** Start Text shown **

Gamer

Introduction

This paper will look at an aspect of digital life for young people in the context an “illustration of digital youth culture” as dictated in the Assignment 2 instructions.

The aspect I will explore is ‘Gaming’, in particular on the Xbox platform, where I will look at the motivations, social drivers and addictive qualities around gaming.

I will explore how the youth have built a social structure around the platform and the pitfalls and dangers of this virtual playground.

I will touch upon the guidelines and safeguards young people need to learn  in order to engage with this environment in a safe manner.

Xbox One X

The Xbox is created and owned by Microsoft and is said to be the most powerful console in the world at the time of writing this paper, which over 40% more power than other consoles and 4K gaming (Xbox.com, 2020). As such it is very attractive the youth of today, with a massive uptake in the gaming community.

Youth are attracted by its real world, life-like detail. According to Xbox.com, (2020), it is also a powerful machine with a 6 teraflop GPU, 8 core AMD 2.3Hz CPU and 12GB GDDR5 memory card. This power means that the console had longevity in the gaming marketplace, and because there are hundreds of developer building games for the Xbox, it sets a level playing field.

The advantage of the Xbox over the PC is that as new PC games come out, there is normally a hardware upgrade that is required for the PC to play the new game. This increases the financial burden on youth to constantly upgrade their PC which creates its own social problems that are discussed later in the paper.

The Xbox platform removes the financial burden of upgrading the hardware, by forcing all developer to create content withing the game hardware parameters, making the console more financially viable for the youth.

Gamer for life

Grossberg L, (1983) explored the rise of a youth culture and of the young finding a sense of place, but did not fully explore how this identity would carry into adulthood.

I consider myself to be a life long gamer and I am of an age where I was there at the dawn of gaming. This puts me in a position where I can talk about how gaming affected me as a youth, and combine this experience with that of modern day gaming and the impact it has on the youth of today.

** End Text shown **
** Start Given data **

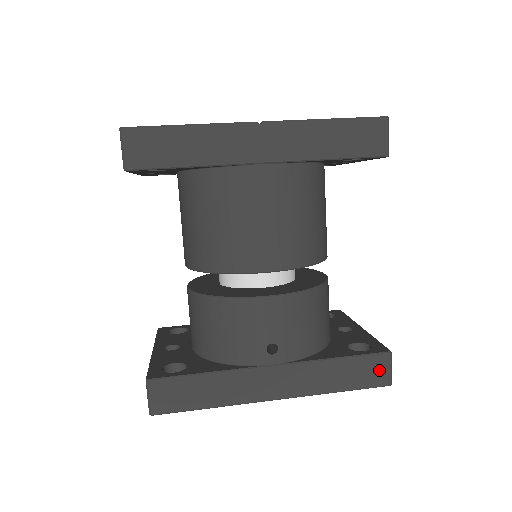
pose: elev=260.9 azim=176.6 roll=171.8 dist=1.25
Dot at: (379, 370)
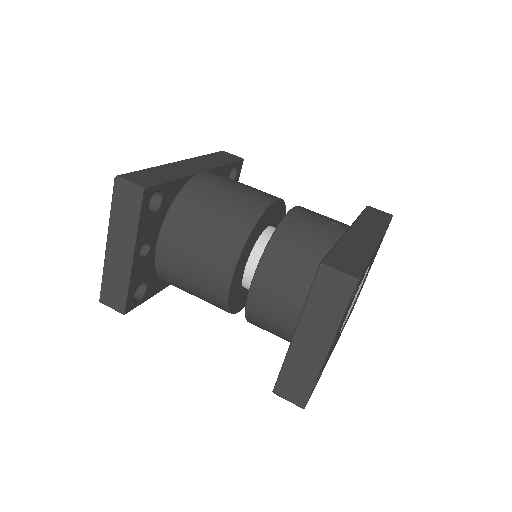
Dot at: (378, 212)
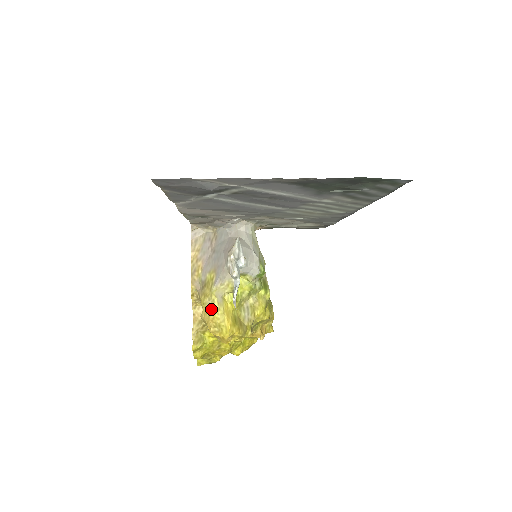
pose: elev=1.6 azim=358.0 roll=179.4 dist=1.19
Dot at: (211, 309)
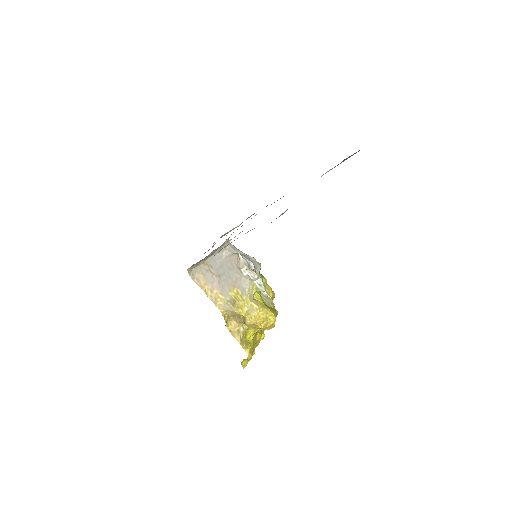
Dot at: (253, 312)
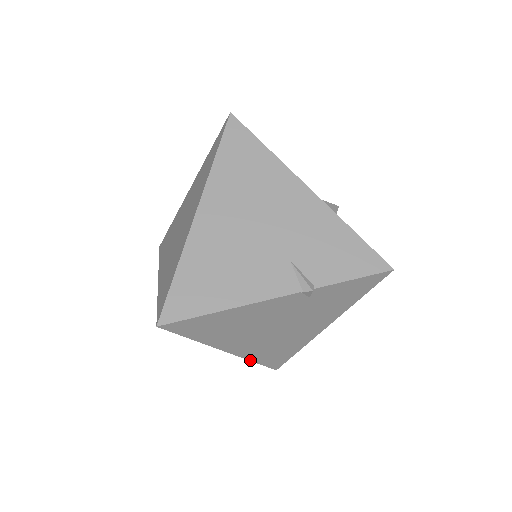
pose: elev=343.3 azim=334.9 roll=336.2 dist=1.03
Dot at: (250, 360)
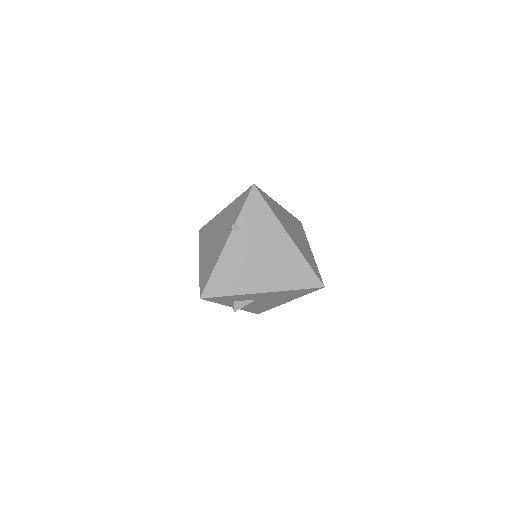
Dot at: (289, 290)
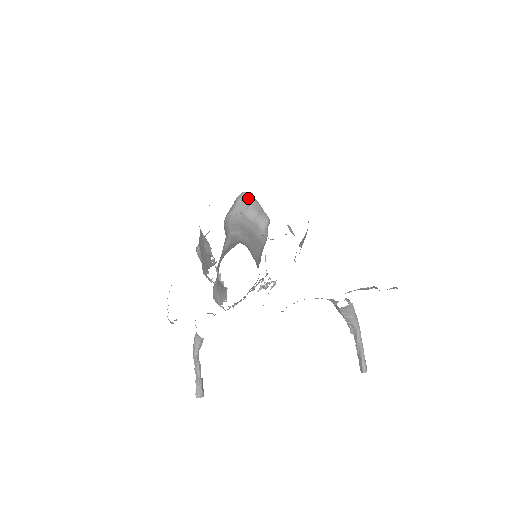
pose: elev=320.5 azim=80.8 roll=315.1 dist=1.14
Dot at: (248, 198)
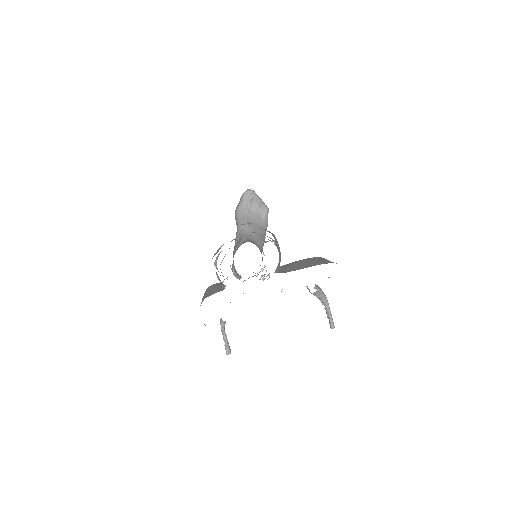
Dot at: (250, 195)
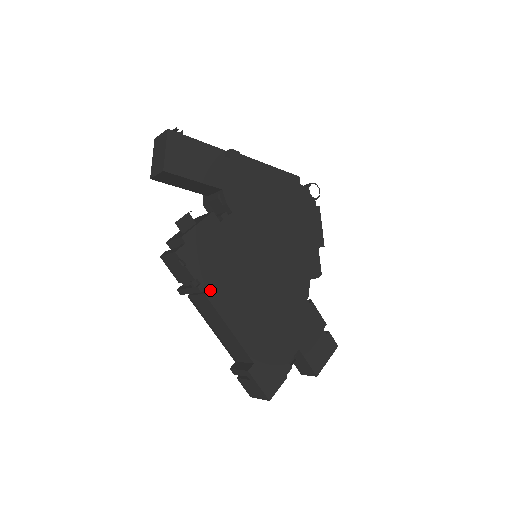
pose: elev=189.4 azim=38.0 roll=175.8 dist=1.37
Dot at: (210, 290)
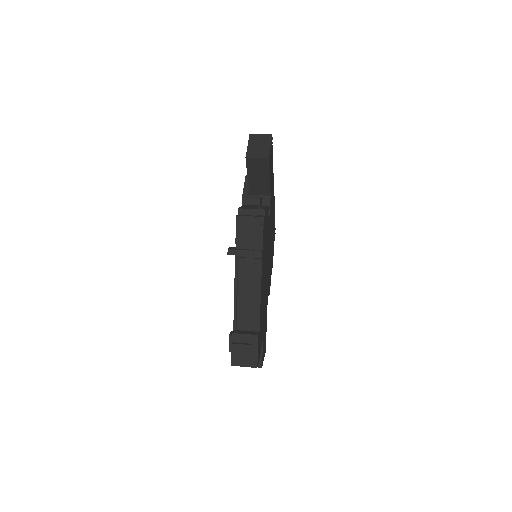
Dot at: occluded
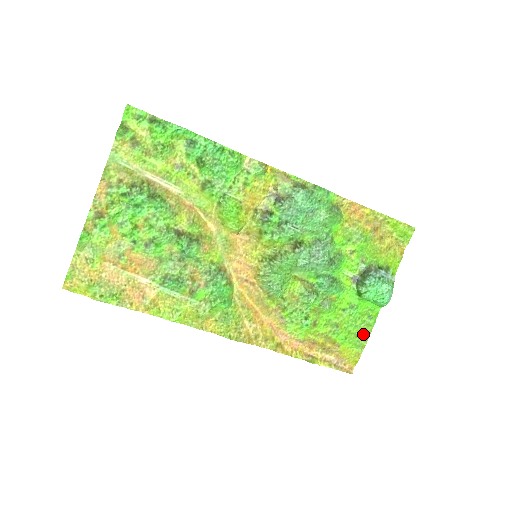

** End Given data **

» Written request 1
List the section headings in the gaming paper that appear below its title.
» Written request 2
Update the entries by changing "dist" to "distance" everywhere it occurs, leaving all else unchanged, and leave the pictures out of your answer.
The gaming paper and the entries were taken from separate sources.

» Written reply 1
Introduction; Xbox One X; Gamer for life

» Written reply 2
pose: elev=260.9 azim=176.6 roll=171.8 distance=1.25
Dot at: (379, 370)
Dot at: (378, 212)
pose: elev=1.6 azim=358.0 roll=179.4 distance=1.19
Dot at: (211, 309)
Dot at: (253, 312)
pose: elev=343.3 azim=334.9 roll=336.2 distance=1.03
Dot at: (250, 360)
Dot at: (289, 290)
pose: elev=320.5 azim=80.8 roll=315.1 distance=1.14
Dot at: (248, 198)
Dot at: (250, 195)
pose: elev=189.4 azim=38.0 roll=175.8 distance=1.37
Dot at: (210, 290)
Dot at: occluded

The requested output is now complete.